Research conducted at the University of Nottingham has revealed that cancer cells with faulty BRCA genes can be killed by blocking a key DNA damage-repair enzyme called APE1.
Scientists developed and tested small molecules that block APE1 and stop the enzyme from repairing DNA in breast, pancreatic and cervical cancer cells with faults in BRCA1 or BRCA2 genes.
"The study provides the first evidence that APE1 is an important new target for personalised cancer treatment. Not only could these molecules provide a basis for new drugs to treat cancers with faulty BRCA genes - especially breast and ovarian cancer - but they could help 'soften up' cells from many cancer types to boost the effect of radiotherapy and chemotherapy," said Srinivasan Madhushan, a researcher at the University said in a statement.
The BRCA genes control a separate and major DNA repair pathway. Cells with damaged BRCA1 or BRCA2 have a faulty 'repair kit'. This allows damaged cells to accumulate faults and multiply indiscriminately - which increases the risk of developing cancer, especially related to the ovaries and the breasts.
However, too much damage of that sort could also lead to the death of the cell. Blocking APE1 in these BRCA-deficient cells effectively blocks two repair routes at once and kills the cancer cells.
This particular technique is already in use, with a new class of drugs called PARP inhibitors. These prevent cells fixing faults in BRCA-deficient cells by blocking PARP, a key enzyme in the same repair pathway as APE1.
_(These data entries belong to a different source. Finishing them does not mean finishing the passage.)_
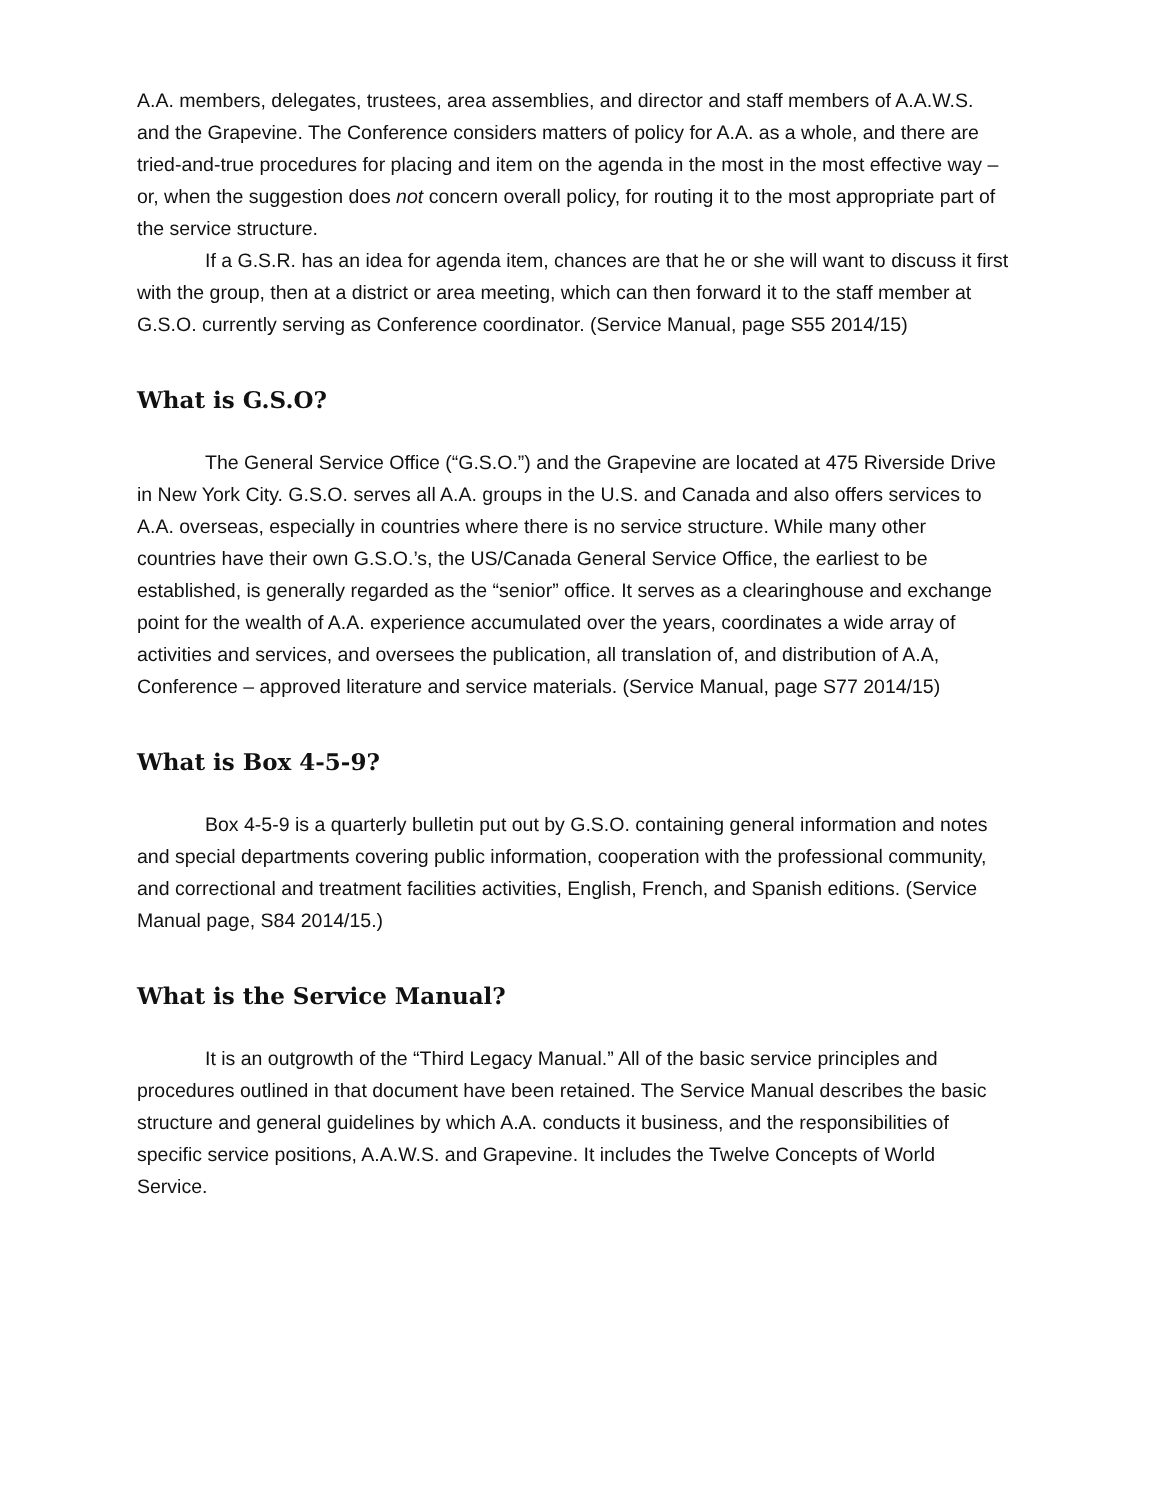A.A. members, delegates, trustees, area assemblies, and director and staff members of A.A.W.S. and the Grapevine. The Conference considers matters of policy for A.A. as a whole, and there are tried-and-true procedures for placing and item on the agenda in the most in the most effective way – or, when the suggestion does not concern overall policy, for routing it to the most appropriate part of the service structure.
If a G.S.R. has an idea for agenda item, chances are that he or she will want to discuss it first with the group, then at a district or area meeting, which can then forward it to the staff member at G.S.O. currently serving as Conference coordinator. (Service Manual, page S55 2014/15)
What is G.S.O?
The General Service Office (“G.S.O.”) and the Grapevine are located at 475 Riverside Drive in New York City. G.S.O. serves all A.A. groups in the U.S. and Canada and also offers services to A.A. overseas, especially in countries where there is no service structure. While many other countries have their own G.S.O.’s, the US/Canada General Service Office, the earliest to be established, is generally regarded as the “senior” office. It serves as a clearinghouse and exchange point for the wealth of A.A. experience accumulated over the years, coordinates a wide array of activities and services, and oversees the publication, all translation of, and distribution of A.A, Conference – approved literature and service materials. (Service Manual, page S77 2014/15)
What is Box 4-5-9?
Box 4-5-9 is a quarterly bulletin put out by G.S.O. containing general information and notes and special departments covering public information, cooperation with the professional community, and correctional and treatment facilities activities, English, French, and Spanish editions. (Service Manual page, S84 2014/15.)
What is the Service Manual?
It is an outgrowth of the “Third Legacy Manual.” All of the basic service principles and procedures outlined in that document have been retained. The Service Manual describes the basic structure and general guidelines by which A.A. conducts it business, and the responsibilities of specific service positions, A.A.W.S. and Grapevine. It includes the Twelve Concepts of World Service.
"With up to ten per cent of all breast cancers thought to result from faulty BRCA1 and/or 2 genes, new treatments for these patients could possibly help up to 4,800 of the women diagnosed with the disease in the UK each year," said Baroness Delyth Morgan, the Chief Executive of the Breast Cancer Campaign.
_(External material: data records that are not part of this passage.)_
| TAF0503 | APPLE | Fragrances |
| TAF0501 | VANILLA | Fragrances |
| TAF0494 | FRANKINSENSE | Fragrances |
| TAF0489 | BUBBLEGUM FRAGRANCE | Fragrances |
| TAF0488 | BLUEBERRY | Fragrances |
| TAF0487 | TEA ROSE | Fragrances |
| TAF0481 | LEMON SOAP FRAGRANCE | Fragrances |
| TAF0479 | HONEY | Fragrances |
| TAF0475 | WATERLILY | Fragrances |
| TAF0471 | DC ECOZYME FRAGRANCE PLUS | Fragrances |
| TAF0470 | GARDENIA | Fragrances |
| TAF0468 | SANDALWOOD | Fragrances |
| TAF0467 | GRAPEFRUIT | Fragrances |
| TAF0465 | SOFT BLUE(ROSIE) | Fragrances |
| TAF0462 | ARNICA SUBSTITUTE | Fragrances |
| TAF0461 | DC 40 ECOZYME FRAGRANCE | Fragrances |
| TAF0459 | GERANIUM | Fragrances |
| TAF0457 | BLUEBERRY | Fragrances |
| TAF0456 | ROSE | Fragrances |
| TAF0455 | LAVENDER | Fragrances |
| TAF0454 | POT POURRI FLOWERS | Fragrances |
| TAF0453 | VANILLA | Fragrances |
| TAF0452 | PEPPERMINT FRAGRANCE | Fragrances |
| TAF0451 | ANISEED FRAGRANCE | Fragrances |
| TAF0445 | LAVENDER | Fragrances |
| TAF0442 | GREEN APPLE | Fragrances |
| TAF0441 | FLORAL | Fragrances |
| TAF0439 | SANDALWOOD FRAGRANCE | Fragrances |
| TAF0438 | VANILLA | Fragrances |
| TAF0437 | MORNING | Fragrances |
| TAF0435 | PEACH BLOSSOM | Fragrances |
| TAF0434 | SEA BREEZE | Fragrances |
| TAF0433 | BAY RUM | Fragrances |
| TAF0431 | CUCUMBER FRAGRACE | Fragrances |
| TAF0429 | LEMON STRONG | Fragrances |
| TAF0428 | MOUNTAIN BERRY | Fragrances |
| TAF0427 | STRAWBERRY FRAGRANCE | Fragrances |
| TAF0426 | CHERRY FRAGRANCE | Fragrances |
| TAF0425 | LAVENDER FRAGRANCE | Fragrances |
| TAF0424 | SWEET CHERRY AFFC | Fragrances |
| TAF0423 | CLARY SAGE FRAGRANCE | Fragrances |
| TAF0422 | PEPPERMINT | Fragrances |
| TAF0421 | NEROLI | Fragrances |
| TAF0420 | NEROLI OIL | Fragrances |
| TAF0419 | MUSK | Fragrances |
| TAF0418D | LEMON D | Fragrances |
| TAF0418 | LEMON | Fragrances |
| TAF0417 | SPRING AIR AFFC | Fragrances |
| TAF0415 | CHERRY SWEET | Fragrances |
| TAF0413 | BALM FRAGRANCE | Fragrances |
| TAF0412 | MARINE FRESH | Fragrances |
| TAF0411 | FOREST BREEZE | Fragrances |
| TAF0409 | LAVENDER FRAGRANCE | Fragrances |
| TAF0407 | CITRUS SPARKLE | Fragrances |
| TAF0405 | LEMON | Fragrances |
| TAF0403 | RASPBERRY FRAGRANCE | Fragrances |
Meanwhile, APE1, like PARP, is essential for carrying out a type of DNA damage repair - removing and correcting faulty DNA components - but has a more specific role in this repair process compared to the PARP enzymes.
"This promising new target may lead to even more specific drugs capable of delivering a knock-out double blow to cancer cells, leaving healthy cells unharmed - so potentially causing fewer side effects," said Steven Jackson, a DNA damage repair expert.
The research was presented on Monday, at the National Cancer Research Institute (NCRI) in Liverpool.